Front-end code change data
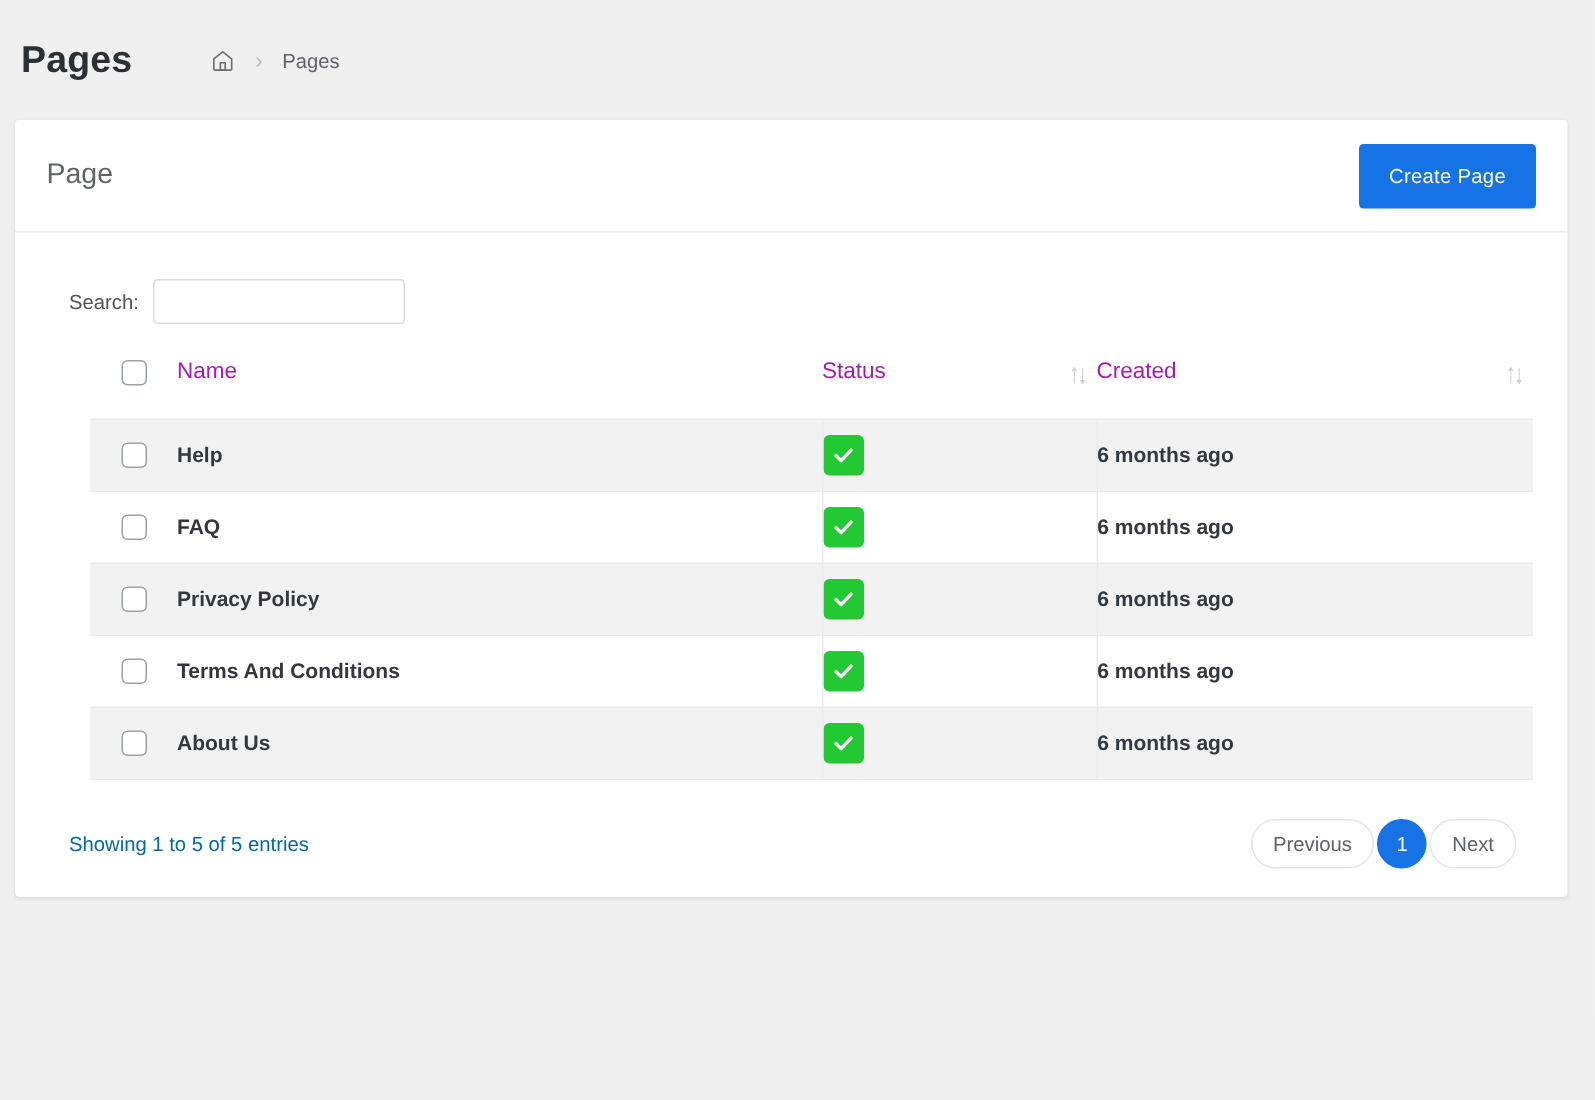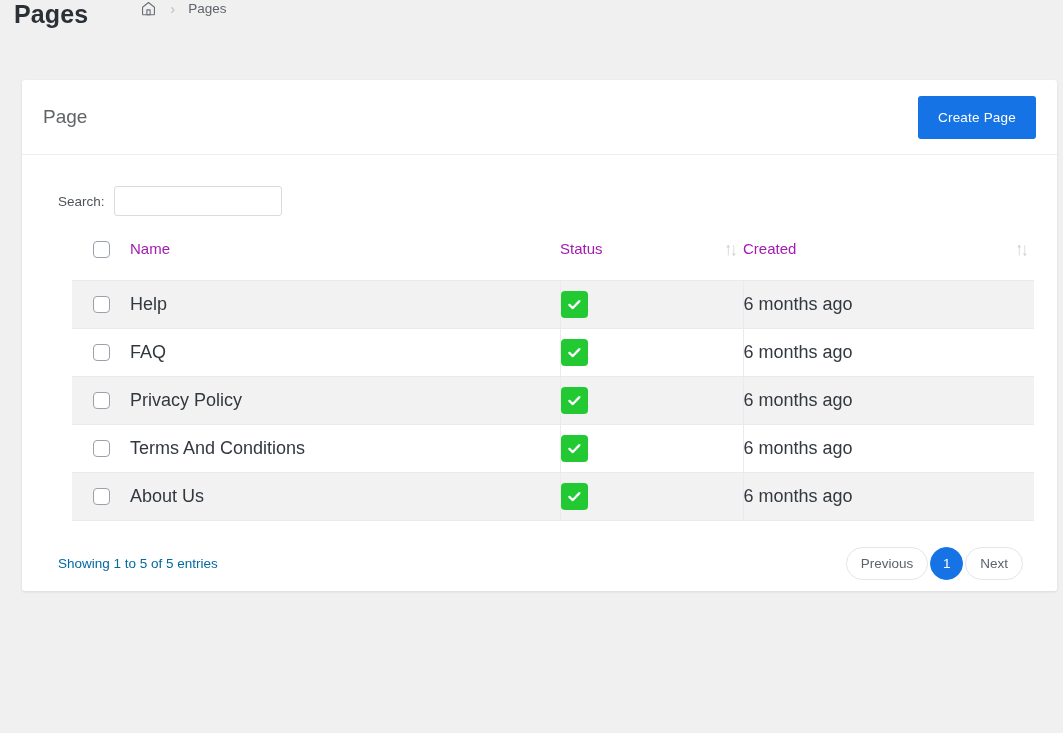--- a/index.html
+++ b/index.html
@@ -16,7 +16,7 @@
   .page-head {
     height: 80px;
     display: flex;
-    align-items: flex-start;
+    align-items: center;
     padding: 0 0 0 14px;
   }
   .page-title {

> Problem description
With images omitted, output the data exactly as given.

> Answer
--- a/index.html
+++ b/index.html
@@ -16,7 +16,7 @@
   .page-head {
     height: 80px;
     display: flex;
-    align-items: flex-start;
+    align-items: center;
     padding: 0 0 0 14px;
   }
   .page-title {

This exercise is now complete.